Beabsichtigt war mit der Einschränkung nach "Zu 3." im letzten Absatz wohl, Zeitansätze nicht doppelt zu honorieren. Die beabsichtigte Verfahrensweise ist allerdings unklar und ergibt sich auch nicht aus dem Hinweis, die erforderliche Zeit sei "folglich beim Zeitansatz nach § 9 JVEG" nicht noch einmal zu berechnen. Zu Unrecht wird damit unterstellt, dass die besonderen Leistungen immer vom Sachverständigen selbst mit eigenem Zeitaufwand durchgeführt werden und deshalb bei seinen Untersuchungen zu berücksichtigen sind. Dies kommt jedenfalls hinsichtlich der in Rechnung gestellten neurophysiologischen Diagnostik (EEG, SEP, NLG) nicht in Betracht. Sie wird nach Bestätigung des Erinnerungsgegners von den medizinischen Hilfskräften durchgeführt, gehört damit nicht zu den "Untersuchungen" oder der Abfassung der Beurteilung und wird nach § 12 Abs. 1 S. 2 Nr. 1 JVEG ersetzt. Nach dieser Vorschrift werden bestimmte für die Vorbereitung und Erstattung des Gutachtens notwendige besondere Kosten gesondert ersetzt, u.a. die (notwendigen) Aufwendungen für eigene Hilfskräfte (soweit ihre Tätigkeit nicht von Anlage 2 oder Abschnitt O des Gebührenverzeichnisses zur GOÄ erfasst sind; vgl. Binz in Binz/Dörndörfer/Petzold/Zimmermann, 2. Auflage 2009, § 10JVEG, Rdnr. 1), die Aufwendungen für die bei der Untersuchung verbrauchten Stoffe und Werkzeuge sowie die Kosten für notwendige Fremduntersuchungen (vgl. Meyer/Höver/Bach/Oberlack, JVEG, 26. Auflage 2014, § 12 JVEG Rdnr. 5). § 10 Abs. 1 JVEG enthält keine spezielle oder abschließende Regelung zum Ersatz der besonderen Aufwendungen (vgl. Giers in Schneider/Volpert/Fölsch, Gesamtes Kostenrecht, 1. Auflage 2014, § 10 JVEG Rdnr. 3).

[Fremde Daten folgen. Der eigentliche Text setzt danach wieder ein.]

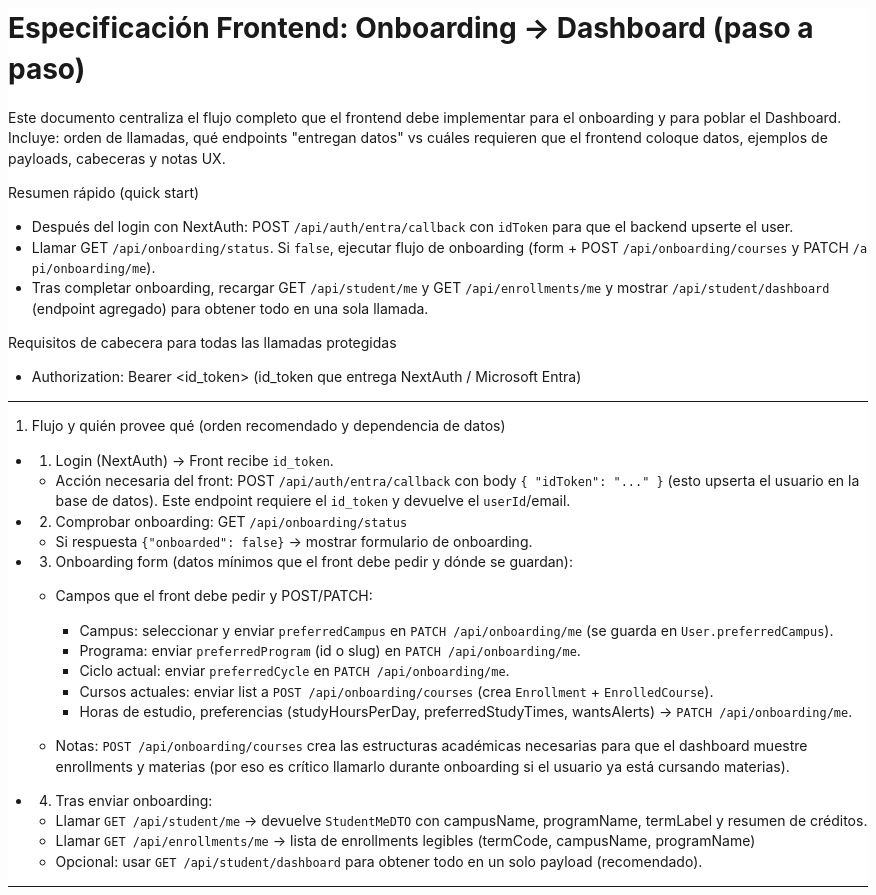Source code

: # Especificación Frontend: Onboarding → Dashboard (paso a paso)

Este documento centraliza el flujo completo que el frontend debe implementar para el onboarding y para poblar el Dashboard. Incluye: orden de llamadas, qué endpoints "entregan datos" vs cuáles requieren que el frontend coloque datos, ejemplos de payloads, cabeceras y notas UX.

Resumen rápido (quick start)
- Después del login con NextAuth: POST `/api/auth/entra/callback` con `idToken` para que el backend upserte el user.
- Llamar GET `/api/onboarding/status`. Si `false`, ejecutar flujo de onboarding (form + POST `/api/onboarding/courses` y PATCH `/api/onboarding/me`).
- Tras completar onboarding, recargar GET `/api/student/me` y GET `/api/enrollments/me` y mostrar `/api/student/dashboard` (endpoint agregado) para obtener todo en una sola llamada.

Requisitos de cabecera para todas las llamadas protegidas
- Authorization: Bearer <id_token> (id_token que entrega NextAuth / Microsoft Entra)

---

1) Flujo y quién provee qué (orden recomendado y dependencia de datos)

- 1. Login (NextAuth) → Front recibe `id_token`.
  - Acción necesaria del front: POST `/api/auth/entra/callback` con body `{ "idToken": "..." }` (esto upserta el usuario en la base de datos). Este endpoint requiere el `id_token` y devuelve el `userId`/email.

- 2. Comprobar onboarding: GET `/api/onboarding/status`
  - Si respuesta `{"onboarded": false}` → mostrar formulario de onboarding.

- 3. Onboarding form (datos mínimos que el front debe pedir y dónde se guardan):
  - Campos que el front debe pedir y POST/PATCH:
    - Campus: seleccionar y enviar `preferredCampus` en `PATCH /api/onboarding/me` (se guarda en `User.preferredCampus`).
    - Programa: enviar `preferredProgram` (id o slug) en `PATCH /api/onboarding/me`.
    - Ciclo actual: enviar `preferredCycle` en `PATCH /api/onboarding/me`.
    - Cursos actuales: enviar list a `POST /api/onboarding/courses` (crea `Enrollment` + `EnrolledCourse`).
    - Horas de estudio, preferencias (studyHoursPerDay, preferredStudyTimes, wantsAlerts) → `PATCH /api/onboarding/me`.

  - Notas: `POST /api/onboarding/courses` crea las estructuras académicas necesarias para que el dashboard muestre enrollments y materias (por eso es crítico llamarlo durante onboarding si el usuario ya está cursando materias).

- 4. Tras enviar onboarding:
  - Llamar `GET /api/student/me` → devuelve `StudentMeDTO` con campusName, programName, termLabel y resumen de créditos.
  - Llamar `GET /api/enrollments/me` → lista de enrollments legibles (termCode, campusName, programName)
  - Opcional: usar `GET /api/student/dashboard` para obtener todo en un solo payload (recomendado).

---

Zur Vollständigkeit wird darauf hingewiesen, dass die elektrophysiologischen und neuroangiologischen Untersuchungen in Anwesenheit eines Facharztes durchgeführt werden. Ihre Auswertung erfolgt, wie der Erinnerungsgegner nachvollziehbar erläutert hat, erst nachdem der Proband die Praxis verlassen hat. Eine Berücksichtigung dieses Zeitansatzes kommt dann bei der Untersuchung nicht in Betracht. Tatsächlich gehört er zur "Abfassung der Beurteilung". Sie umfasst die Beantwortung der vom Gericht gestellten Beweisfragen und die nähere Begründung, also die eigentlichen Ergebnisse des Gutachtens einschließlich ihrer argumentativen Begründung (vgl. Senatsbeschluss vom 13. März 2012 - L 6 SF 197/12 B). Gleiches gilt auch für die Auswertung der testpsychologischen Zusatzuntersuchungen.
Zusätzlich zu erstatten sind die Schreibauslagen (§ 12 Abs. 1 S. 2 Nr. 3 JVEG) und die Umsatzsteuer (§ 12 Abs. 1 S. 2 Nr. 4 JVEG). Dies ist zwischen den Beteiligten nicht streitig.
Das Verfahren ist gebührenfrei; Kosten werden nicht erstattet (§ 4 Abs. 8 JVEG). Eine Beschwerde an das Bundessozialgericht findet nicht statt (§ 4 Abs. 4 S. 3 JVEG).